Returning to the story that started this post, analysts claim that Google’s threat to stop doing business there puts Chinese authorities on the horns of a dilemma [“China’s Google dilemma: Soften on censorship or anger millions of Internet users,” by Steven Mufson, Washington Post, 14 January 2010]. Mufson lays out the dilemma:

“Google’s threat to shut down its Chinese Web site and offices over cyberattacks and censorship puts the government here in the awkward position of having to choose between relaxing restrictions and raising the ire of the roughly 80 million Chinese people who use the search engine. Few political and Internet analysts appear to doubt that China will stick to its tough stance and reject Google’s proposal to stop censoring search results on its Chinese sites. But Google’s audience of Chinese ‘netizens,’ a few of whom placed flowers outside the company’s Beijing, … is large enough to make such a reaction risky.”

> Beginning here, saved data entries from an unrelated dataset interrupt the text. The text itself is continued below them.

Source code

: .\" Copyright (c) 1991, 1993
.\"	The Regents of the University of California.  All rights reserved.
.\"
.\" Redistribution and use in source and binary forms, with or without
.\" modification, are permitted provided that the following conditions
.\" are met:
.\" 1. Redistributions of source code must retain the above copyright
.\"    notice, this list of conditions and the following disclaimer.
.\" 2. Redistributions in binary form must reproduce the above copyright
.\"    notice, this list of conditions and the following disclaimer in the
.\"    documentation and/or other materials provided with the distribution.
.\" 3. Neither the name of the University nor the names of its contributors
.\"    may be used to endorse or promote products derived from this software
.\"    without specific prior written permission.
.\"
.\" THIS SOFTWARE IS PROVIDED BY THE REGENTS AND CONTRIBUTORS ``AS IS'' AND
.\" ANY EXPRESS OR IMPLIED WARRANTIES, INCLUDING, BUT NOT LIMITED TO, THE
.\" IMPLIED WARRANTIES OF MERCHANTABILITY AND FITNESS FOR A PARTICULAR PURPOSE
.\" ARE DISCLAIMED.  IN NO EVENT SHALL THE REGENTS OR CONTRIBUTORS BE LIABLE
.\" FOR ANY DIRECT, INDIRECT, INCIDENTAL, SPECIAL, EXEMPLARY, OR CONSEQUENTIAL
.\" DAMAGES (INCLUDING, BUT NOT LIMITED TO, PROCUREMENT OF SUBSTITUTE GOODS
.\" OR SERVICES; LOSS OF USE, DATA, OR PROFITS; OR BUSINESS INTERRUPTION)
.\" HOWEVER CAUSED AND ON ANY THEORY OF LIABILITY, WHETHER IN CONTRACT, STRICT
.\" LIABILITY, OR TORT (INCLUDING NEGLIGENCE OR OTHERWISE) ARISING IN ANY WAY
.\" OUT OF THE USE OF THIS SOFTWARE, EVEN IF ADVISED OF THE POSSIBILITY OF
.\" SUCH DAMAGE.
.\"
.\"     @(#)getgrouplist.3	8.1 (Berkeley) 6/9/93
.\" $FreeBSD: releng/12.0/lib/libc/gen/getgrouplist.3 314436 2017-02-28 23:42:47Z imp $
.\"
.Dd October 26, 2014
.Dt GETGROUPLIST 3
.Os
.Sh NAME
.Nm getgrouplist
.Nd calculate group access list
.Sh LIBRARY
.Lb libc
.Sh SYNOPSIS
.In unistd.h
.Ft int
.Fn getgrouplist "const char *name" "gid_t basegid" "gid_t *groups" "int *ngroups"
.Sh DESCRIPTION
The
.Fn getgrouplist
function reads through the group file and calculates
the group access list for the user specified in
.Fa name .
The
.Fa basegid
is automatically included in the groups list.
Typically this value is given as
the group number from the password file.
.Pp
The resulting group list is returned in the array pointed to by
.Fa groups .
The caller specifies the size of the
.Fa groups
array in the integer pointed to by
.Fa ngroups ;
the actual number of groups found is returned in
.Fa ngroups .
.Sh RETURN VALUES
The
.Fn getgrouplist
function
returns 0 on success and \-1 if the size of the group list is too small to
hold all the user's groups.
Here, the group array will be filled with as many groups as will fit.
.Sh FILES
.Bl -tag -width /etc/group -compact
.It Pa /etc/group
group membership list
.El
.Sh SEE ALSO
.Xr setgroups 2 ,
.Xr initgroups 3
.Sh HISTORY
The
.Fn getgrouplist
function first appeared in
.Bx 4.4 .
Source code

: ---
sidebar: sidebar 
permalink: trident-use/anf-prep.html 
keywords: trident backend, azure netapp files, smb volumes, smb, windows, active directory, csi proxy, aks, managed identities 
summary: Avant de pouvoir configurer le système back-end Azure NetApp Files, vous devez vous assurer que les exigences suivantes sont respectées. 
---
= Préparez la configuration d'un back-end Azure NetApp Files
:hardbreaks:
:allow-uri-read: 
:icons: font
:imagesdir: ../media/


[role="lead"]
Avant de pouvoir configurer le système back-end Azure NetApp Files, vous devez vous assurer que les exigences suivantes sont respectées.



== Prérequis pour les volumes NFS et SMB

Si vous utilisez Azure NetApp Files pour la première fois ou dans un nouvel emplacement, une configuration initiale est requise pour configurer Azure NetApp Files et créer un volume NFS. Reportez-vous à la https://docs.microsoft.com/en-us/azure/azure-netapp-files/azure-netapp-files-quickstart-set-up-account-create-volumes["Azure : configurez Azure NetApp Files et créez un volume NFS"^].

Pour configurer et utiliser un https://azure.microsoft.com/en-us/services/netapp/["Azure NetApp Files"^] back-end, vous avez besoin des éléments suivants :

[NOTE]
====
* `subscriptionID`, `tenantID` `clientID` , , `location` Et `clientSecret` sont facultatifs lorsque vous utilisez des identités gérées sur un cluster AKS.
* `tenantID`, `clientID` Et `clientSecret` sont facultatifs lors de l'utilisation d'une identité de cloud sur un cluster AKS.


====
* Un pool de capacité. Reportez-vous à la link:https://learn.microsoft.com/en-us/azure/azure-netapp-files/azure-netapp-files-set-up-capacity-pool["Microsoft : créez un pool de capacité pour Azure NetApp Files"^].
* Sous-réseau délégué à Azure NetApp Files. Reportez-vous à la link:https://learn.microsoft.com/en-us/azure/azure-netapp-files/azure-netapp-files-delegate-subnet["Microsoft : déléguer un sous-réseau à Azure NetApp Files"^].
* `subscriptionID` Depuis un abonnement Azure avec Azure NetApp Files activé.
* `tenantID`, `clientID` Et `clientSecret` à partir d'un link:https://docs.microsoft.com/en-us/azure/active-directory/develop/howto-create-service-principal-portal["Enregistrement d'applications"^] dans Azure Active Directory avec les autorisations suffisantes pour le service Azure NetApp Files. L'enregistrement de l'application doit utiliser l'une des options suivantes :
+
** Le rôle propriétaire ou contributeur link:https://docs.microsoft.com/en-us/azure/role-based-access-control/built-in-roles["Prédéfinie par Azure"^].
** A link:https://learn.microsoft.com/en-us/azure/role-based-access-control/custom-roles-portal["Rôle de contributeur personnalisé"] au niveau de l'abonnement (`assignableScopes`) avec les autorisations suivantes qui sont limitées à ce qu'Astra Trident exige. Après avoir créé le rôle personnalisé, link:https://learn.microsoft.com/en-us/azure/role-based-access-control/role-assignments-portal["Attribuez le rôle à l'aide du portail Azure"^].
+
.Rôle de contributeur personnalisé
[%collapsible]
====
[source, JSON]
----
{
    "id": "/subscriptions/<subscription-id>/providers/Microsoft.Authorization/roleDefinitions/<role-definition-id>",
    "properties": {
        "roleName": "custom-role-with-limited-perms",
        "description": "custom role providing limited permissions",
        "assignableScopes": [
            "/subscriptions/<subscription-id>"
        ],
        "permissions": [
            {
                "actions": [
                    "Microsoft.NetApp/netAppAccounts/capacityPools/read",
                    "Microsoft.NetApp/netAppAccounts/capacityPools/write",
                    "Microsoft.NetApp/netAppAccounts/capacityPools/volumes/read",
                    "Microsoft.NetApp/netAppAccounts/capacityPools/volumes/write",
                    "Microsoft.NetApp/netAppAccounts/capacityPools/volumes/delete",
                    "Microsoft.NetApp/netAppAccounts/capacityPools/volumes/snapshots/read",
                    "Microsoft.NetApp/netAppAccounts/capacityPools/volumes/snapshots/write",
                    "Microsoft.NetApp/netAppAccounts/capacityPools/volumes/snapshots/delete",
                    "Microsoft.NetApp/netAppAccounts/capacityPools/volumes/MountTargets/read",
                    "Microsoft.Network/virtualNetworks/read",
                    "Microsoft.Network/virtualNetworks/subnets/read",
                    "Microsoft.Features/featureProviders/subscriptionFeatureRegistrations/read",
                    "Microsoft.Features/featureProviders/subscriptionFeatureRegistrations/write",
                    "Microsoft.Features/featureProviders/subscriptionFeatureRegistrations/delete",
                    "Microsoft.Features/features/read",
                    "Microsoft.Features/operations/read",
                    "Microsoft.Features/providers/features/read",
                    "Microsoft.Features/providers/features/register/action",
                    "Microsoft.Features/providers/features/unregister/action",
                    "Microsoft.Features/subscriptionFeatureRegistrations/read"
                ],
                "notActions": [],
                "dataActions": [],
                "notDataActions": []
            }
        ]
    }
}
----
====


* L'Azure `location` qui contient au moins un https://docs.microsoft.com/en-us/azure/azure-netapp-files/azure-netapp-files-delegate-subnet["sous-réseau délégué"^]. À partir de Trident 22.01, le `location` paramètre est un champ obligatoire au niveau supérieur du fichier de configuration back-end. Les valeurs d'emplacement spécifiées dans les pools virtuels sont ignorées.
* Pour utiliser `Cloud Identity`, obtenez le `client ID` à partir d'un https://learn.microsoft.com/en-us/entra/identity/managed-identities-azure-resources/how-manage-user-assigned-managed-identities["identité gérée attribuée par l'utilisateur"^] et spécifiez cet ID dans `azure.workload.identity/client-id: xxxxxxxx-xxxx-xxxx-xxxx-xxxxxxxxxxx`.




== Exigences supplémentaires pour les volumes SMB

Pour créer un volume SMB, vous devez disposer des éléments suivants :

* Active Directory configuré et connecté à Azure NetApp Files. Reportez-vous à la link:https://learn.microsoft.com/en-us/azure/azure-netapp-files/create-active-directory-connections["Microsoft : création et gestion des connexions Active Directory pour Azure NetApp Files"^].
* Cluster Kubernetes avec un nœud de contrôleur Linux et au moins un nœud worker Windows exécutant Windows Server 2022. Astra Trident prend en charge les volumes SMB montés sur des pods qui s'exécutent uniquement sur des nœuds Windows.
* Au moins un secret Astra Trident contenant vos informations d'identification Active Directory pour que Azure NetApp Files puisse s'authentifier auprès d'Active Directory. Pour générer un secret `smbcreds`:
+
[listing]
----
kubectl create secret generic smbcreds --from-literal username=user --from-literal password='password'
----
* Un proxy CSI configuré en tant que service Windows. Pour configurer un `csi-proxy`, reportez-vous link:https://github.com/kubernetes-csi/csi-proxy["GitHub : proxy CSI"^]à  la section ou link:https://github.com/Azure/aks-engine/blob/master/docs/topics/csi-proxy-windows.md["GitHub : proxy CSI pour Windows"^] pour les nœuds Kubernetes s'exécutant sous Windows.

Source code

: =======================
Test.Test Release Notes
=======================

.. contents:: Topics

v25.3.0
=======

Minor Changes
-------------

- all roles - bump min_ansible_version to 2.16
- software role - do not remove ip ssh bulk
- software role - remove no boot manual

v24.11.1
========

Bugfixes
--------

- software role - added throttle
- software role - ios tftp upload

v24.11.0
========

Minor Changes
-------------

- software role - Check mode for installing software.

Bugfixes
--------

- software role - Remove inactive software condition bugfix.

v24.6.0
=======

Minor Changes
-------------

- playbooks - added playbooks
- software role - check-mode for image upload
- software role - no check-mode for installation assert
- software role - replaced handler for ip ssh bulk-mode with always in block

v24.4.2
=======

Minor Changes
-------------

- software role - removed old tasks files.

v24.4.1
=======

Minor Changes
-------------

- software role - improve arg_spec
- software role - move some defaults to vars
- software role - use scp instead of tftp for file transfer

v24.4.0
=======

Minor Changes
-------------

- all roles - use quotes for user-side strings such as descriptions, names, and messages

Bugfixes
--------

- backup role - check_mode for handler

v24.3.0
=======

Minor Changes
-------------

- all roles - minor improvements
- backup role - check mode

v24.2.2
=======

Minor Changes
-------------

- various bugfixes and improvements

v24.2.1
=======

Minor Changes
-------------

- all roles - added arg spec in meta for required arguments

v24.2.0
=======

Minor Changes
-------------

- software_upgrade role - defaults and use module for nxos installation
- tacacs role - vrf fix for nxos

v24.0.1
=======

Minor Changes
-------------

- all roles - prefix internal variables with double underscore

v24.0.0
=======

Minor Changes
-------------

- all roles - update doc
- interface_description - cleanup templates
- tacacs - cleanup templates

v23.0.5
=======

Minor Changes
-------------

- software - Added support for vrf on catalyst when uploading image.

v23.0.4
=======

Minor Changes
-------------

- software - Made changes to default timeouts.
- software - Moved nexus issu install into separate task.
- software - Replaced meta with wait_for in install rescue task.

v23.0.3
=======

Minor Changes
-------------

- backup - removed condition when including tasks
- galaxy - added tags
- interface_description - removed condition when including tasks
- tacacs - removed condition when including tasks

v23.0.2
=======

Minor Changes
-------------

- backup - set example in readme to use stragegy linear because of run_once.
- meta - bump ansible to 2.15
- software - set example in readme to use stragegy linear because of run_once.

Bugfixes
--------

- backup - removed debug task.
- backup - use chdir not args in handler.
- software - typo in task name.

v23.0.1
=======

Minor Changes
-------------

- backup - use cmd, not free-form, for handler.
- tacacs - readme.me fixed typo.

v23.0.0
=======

As noted above, I agree with Mufson and Friedman that China is unlikely to back down in this dispute. Google insists it will try to negotiate with Chinese leadership; but I’m not hopeful that they will succeed in achieving any major softening in the Chinese position. That’s too bad. China’s future holds much promise, but its aging political philosophy will eventually be seen as an anchor to progress. There is no reason that China couldn’t change. Over the past 30 years it has demonstrated remarkable political flexibility on the economic front. Although censorship is an artifact of an even more authoritarian regime, it lingers in the Chinese system because those in authority understand that information is power — and they want to keep that power.